Passage given »
Case Study 1: This test is done to make sure there is enough insulation between the live portions of the meter and the body of the meter to prevent against electric shock.

In case the energy meter malfunctions during the 10 kV Impulse test, following observation made after the test:

A dysfunctional display after performing the impulse test.
No pulse is produced from the Energy meter after performing the Impulse test.
Meter accuracy exceeds the limit after performing the Impulse test.
Affected power supply circuit.

Root cause analysis:

After testing we found black marks on PCB, so we can identify the shortest current path for 10kV impulse.
After test, we can analyse the failed PCB to trace the failure path by tracing the carbon spot carefully. See a small dot in marked area and damaged components.
The shortest creepage is marked with a red arrow. So for the first time, failure was observed on this path.
When we resolve this, the second-lowest creepage is marked by black.
When we resolved both paths, the third-lowest creepage path was marked in blue.
We can see that a slot is provided for increasing creepage, but its calculation is not done properly, and it is decreasing creepage instead of increasing it through components used in the second layer.

Figure 8 – Small dot in marked area and damaged components…

Solution:

Measurement circuits used in the energy Meter should have a higher current/pulse rating or adequate isolation.
Besides the components used for protection, PCB layout is very important to comply with immunity. If adequate creepage and clearance are not maintained in the PCB layout, then the energy meter will fail. Here we will discuss such practical examples.
Follow the thumb rule to provide 1 mm of clearance for 1 kV between circuits where impulse will be applied. If clearance is less than the above criteria, a slot can be provided to increase creepage. But its calculation should be done properly from all directions.
If the slot calculation is incorrect, it may also increase failure. In this case, we see that the slot reduced the creepage from second-layer components.
We resolved all three issues, and now the PCB is passing the 10KV impulse test.

Case Study 2: After the impulse test, meter’s accuracy is found to be -33%. On further investigation it is noticed that meter’s one phase supply is not working properly.

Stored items
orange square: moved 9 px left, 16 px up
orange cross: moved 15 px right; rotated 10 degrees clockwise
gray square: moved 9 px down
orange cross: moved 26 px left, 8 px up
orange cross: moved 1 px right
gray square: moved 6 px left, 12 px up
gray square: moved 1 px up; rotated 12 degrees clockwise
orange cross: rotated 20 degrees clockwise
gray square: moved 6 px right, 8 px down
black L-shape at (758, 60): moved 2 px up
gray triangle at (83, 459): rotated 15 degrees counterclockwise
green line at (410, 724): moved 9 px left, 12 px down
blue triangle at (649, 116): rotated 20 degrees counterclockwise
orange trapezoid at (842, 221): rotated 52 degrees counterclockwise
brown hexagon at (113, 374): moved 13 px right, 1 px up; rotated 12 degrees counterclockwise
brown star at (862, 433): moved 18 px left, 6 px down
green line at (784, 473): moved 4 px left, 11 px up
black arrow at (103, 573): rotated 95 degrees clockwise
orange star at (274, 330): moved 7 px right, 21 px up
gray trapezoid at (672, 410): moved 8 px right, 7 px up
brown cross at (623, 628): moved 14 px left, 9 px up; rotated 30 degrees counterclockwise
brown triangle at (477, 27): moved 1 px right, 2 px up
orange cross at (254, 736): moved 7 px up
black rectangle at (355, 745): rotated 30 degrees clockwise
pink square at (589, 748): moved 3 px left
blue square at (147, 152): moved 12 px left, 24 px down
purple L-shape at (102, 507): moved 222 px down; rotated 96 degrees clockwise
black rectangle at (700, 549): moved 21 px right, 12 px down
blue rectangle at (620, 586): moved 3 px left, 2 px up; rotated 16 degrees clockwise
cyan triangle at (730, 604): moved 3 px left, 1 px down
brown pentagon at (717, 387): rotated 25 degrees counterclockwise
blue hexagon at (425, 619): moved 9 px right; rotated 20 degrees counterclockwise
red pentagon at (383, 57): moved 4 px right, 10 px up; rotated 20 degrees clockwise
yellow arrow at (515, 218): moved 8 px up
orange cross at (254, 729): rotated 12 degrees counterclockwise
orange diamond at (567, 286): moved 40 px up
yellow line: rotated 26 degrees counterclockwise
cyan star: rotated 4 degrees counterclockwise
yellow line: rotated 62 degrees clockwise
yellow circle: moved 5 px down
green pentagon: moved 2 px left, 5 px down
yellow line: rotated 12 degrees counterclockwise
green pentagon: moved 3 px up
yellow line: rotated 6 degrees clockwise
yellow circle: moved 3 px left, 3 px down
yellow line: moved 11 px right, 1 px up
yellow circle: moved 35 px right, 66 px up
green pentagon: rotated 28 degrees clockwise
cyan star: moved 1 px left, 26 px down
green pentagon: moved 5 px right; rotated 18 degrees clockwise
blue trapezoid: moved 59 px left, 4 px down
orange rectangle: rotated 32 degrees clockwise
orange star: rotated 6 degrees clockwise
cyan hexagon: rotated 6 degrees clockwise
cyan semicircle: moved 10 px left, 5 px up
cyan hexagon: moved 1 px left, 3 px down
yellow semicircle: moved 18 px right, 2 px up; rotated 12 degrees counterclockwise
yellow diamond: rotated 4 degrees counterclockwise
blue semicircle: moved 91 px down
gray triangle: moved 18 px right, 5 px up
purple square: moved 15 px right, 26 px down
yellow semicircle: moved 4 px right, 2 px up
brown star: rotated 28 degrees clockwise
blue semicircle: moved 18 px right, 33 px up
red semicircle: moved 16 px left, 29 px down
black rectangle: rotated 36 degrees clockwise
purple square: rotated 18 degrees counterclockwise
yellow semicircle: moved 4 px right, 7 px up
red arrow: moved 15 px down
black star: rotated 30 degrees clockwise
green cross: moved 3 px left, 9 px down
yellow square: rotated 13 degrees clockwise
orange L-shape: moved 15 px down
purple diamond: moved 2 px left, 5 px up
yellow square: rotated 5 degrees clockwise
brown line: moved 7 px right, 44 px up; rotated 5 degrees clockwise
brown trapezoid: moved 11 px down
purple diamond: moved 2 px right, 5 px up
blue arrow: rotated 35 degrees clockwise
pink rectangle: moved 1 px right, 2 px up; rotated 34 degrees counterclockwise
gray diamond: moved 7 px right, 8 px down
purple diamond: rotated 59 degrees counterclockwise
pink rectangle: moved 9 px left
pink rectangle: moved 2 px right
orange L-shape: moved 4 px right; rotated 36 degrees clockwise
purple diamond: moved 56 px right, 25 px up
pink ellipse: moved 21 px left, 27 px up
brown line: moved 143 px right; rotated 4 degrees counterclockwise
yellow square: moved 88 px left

Instructions »
**1)** According to the energy meter case study, what thumb rule applies to clearance between circuits where impulse will be applied?
**2)** Reproduce word for word the part of the energy meter case study from "Meter accuracy exceeds" to "and damaged components.".

Expected responses »
**1)** Provide 1 mm of clearance for each 1 kV.

**2)**
Meter accuracy exceeds the limit after performing the Impulse test.
Affected power supply circuit.

Root cause analysis:

After testing we found black marks on PCB, so we can identify the shortest current path for 10kV impulse.
After test, we can analyse the failed PCB to trace the failure path by tracing the carbon spot carefully. See a small dot in marked area and damaged components.